KANSAS CITY, Mo. – Mexico has banned imports from three Foster Farms poultry plants in California that were implicated in a Salmonella outbreak that made 338 people sick.

The US Department of Agriculture delisted two facilities in Fresno, Calif. and another in Livingston, Calif. This marks the first time Mexico has banned meat products from the US as a result of a public health alert issued by FSIS, according to news reports. Mexico did not ban meat from other Foster Farms processing plants in California, Washington and Oregon.

FSIS issues a public health alert in early October after more than 200 cases of Salmonella Heidelberg infections were reported in connection with Foster Farms raw chicken products. Investigators were unable to link the illnesses to a specific product or production period. However, three plants were later associated with the outbreak.
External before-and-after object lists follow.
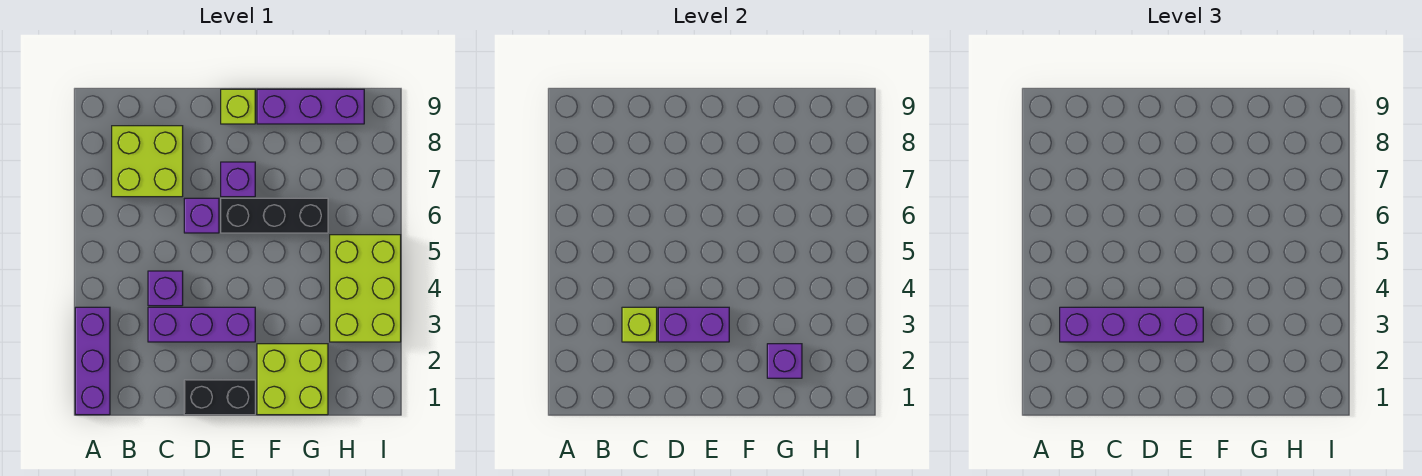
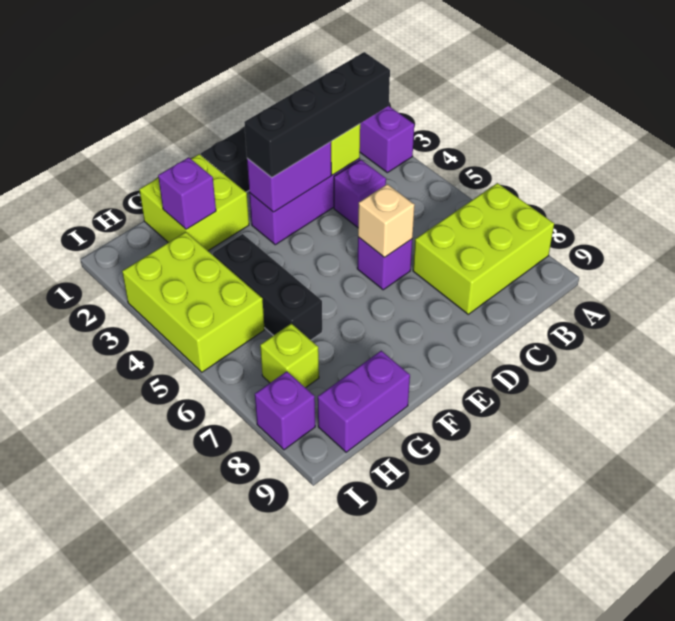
purple brick B3:E3 level 3 -> black brick B3:E3 level 3
lime brick B7:C8 level 1 -> lime brick A7:C8 level 1
none -> tan brick D6 level 2
black brick E6:G6 level 1 -> black brick G4:G6 level 1
purple brick E7 level 1 -> purple brick I8 level 1
lime brick E9 level 1 -> lime brick H7 level 1
purple brick F9:H9 level 1 -> purple brick G9:H9 level 1

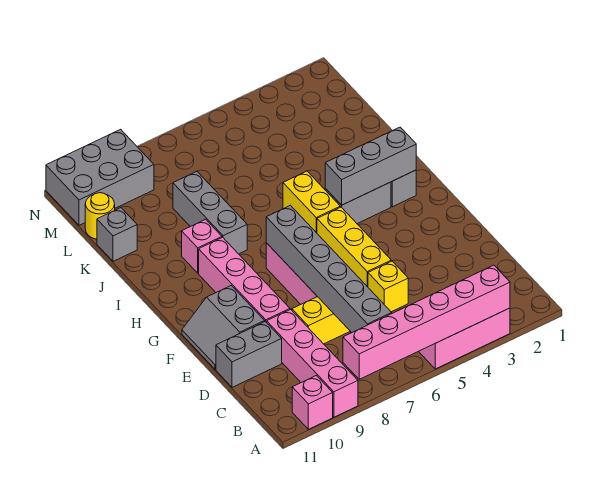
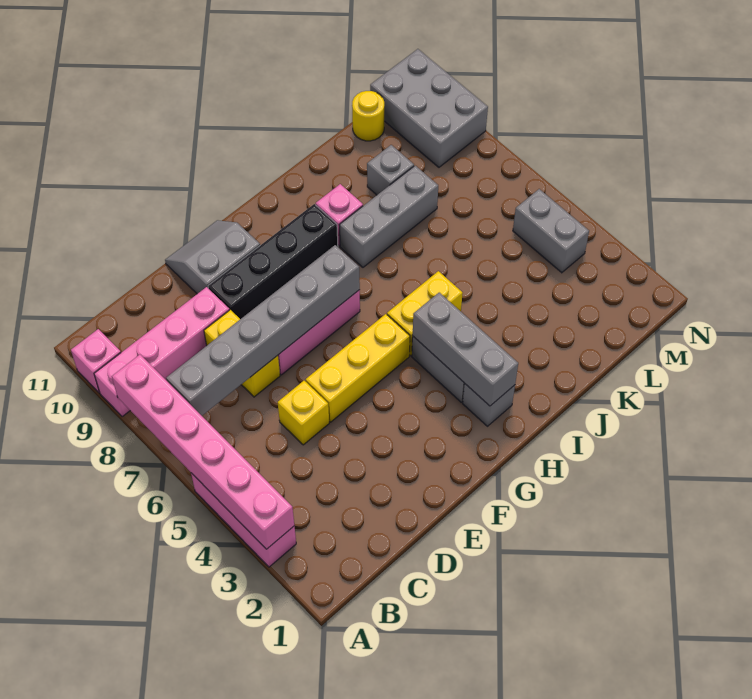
grey brick D10:D11 level 1 -> grey brick M4:M5 level 1
pink brick E9:H9 level 1 -> black brick E9:H9 level 1
grey brick K11 level 1 -> grey brick K9 level 1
USDA threatened to close the processing plants until Foster Farms fixed problems that may have contributed to conditions causing products to be contaminated. USDA later approved corrective actions taken by Foster Farms.

No recall notice was issued. However, FSIS has stated the agency did not have enough evidence to make a legal case for a recall. Some stores pulled Foster Farms products from shelves anyway. Ron Foster, president of the company, apologized for the illnesses and has been reported saying the outbreak has caused a 25 percent decline in the company's business.